- [Provided records]
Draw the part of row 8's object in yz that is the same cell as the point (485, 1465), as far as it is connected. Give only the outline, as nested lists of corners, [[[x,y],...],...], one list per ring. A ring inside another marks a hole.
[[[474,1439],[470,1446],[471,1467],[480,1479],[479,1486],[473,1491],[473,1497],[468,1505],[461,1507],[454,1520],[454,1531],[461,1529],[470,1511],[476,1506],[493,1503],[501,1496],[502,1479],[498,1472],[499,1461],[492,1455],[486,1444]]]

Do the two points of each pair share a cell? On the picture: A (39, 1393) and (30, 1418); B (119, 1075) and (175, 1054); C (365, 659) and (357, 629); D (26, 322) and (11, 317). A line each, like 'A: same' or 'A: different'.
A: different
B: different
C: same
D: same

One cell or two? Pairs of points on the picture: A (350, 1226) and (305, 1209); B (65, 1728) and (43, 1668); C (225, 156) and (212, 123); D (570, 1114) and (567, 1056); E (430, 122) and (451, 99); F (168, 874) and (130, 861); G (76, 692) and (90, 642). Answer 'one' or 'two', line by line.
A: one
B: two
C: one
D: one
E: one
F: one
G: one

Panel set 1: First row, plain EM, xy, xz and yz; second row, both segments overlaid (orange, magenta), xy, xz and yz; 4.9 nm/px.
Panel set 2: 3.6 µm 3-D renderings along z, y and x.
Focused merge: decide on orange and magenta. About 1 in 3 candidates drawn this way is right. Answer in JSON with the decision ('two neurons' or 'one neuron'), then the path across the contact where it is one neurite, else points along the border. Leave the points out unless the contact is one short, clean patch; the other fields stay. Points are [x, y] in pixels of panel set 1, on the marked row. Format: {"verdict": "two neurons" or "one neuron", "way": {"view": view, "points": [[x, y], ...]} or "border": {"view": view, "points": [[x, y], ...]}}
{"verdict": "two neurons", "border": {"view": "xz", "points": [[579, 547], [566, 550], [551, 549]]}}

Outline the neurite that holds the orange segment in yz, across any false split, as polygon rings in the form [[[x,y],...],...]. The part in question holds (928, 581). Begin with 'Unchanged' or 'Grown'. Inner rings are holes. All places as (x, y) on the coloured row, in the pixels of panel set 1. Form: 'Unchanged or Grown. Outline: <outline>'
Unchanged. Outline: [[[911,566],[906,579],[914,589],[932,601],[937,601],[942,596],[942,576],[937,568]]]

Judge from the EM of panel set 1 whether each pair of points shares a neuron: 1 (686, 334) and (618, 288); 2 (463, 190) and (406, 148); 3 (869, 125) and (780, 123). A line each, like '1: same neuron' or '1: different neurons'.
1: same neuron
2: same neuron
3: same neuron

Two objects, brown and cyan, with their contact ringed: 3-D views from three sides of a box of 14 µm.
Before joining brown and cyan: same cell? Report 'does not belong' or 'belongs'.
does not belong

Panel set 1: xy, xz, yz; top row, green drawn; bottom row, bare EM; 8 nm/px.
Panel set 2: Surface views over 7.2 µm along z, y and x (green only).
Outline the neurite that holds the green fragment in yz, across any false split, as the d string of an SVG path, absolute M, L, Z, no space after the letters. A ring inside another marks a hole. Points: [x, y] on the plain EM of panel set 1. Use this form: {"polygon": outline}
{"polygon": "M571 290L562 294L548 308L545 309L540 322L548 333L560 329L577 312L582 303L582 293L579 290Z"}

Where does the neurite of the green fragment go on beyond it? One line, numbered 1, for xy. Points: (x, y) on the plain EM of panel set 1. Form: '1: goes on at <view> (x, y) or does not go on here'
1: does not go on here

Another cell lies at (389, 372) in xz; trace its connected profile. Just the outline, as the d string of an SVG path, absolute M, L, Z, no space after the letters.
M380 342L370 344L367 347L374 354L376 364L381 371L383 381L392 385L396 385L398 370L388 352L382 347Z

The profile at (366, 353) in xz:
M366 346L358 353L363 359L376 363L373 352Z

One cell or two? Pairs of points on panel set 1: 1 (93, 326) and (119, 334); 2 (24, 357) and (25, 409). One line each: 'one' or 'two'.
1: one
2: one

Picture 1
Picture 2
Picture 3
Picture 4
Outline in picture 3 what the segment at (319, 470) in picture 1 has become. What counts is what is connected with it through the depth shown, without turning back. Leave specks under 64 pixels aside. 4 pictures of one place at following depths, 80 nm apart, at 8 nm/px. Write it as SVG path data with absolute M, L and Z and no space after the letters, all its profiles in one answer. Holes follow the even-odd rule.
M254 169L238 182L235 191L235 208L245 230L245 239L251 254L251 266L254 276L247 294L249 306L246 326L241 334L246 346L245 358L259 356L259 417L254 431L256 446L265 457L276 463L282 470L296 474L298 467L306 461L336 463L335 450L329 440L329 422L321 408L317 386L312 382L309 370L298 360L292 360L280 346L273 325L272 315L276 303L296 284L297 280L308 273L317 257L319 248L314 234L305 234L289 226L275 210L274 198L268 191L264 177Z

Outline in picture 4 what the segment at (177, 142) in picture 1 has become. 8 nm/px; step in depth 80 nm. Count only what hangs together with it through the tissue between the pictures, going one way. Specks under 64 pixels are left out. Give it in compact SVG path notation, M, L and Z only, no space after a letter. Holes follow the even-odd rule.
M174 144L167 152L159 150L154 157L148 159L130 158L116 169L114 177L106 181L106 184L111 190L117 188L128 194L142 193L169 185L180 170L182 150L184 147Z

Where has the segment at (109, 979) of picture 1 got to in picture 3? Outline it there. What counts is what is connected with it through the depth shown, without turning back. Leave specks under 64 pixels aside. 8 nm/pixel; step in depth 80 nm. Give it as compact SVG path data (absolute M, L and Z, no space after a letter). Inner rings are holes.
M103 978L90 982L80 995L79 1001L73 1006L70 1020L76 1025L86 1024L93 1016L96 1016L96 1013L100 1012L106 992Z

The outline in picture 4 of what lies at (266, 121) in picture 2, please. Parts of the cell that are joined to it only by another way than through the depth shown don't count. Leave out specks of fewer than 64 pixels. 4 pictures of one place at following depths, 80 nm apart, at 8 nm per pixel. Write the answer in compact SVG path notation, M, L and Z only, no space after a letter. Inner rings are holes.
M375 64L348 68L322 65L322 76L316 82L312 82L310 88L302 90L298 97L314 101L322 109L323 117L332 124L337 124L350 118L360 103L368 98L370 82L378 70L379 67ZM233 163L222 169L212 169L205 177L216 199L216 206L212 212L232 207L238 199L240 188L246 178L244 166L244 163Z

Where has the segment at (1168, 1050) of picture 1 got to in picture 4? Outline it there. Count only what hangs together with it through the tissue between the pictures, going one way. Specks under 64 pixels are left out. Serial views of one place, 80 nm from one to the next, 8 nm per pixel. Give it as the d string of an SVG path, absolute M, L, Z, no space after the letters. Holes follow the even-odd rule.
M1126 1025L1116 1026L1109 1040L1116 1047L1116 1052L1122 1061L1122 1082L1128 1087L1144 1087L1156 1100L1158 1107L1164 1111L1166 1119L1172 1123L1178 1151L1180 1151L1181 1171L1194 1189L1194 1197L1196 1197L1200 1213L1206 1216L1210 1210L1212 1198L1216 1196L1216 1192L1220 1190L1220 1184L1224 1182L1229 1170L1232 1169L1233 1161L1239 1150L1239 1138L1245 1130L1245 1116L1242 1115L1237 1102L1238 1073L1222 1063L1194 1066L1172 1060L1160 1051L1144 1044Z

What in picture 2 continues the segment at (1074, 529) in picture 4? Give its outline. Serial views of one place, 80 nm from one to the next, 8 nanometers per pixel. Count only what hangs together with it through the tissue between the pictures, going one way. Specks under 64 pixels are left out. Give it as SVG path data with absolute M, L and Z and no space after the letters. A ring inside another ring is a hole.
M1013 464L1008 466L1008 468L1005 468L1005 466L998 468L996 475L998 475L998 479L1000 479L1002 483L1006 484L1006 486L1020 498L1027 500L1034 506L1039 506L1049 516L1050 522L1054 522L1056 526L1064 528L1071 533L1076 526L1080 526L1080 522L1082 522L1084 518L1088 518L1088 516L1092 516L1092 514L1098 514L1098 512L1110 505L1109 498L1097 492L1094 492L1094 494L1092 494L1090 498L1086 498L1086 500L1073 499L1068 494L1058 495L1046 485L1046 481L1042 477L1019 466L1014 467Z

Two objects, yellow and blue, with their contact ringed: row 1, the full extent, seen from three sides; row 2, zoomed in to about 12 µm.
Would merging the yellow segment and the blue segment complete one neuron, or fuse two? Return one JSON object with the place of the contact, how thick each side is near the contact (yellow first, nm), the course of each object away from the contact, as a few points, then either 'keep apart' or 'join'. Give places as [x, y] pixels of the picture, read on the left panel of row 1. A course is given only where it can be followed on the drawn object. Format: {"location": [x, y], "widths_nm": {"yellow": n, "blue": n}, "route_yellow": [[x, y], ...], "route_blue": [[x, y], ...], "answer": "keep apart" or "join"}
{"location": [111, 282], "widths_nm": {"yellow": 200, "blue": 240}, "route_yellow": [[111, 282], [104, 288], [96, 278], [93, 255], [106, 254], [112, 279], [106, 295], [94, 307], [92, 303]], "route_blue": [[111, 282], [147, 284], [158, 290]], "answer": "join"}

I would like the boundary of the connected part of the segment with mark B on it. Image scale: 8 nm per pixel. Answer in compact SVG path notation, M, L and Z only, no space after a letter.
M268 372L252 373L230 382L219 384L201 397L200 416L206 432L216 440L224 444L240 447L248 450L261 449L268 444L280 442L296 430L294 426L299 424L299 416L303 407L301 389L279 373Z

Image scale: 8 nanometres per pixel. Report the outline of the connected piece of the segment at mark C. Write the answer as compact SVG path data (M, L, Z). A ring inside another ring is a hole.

- [Instructions for the task]
What lines in the data hold the word "three"? Return them.

- [Solved problem]
Two objects, brown and cyan, with their contact ringed: 3-D views from three sides of a box of 14 µm.
Two objects, yellow and blue, with their contact ringed: row 1, the full extent, seen from three sides; row 2, zoomed in to about 12 µm.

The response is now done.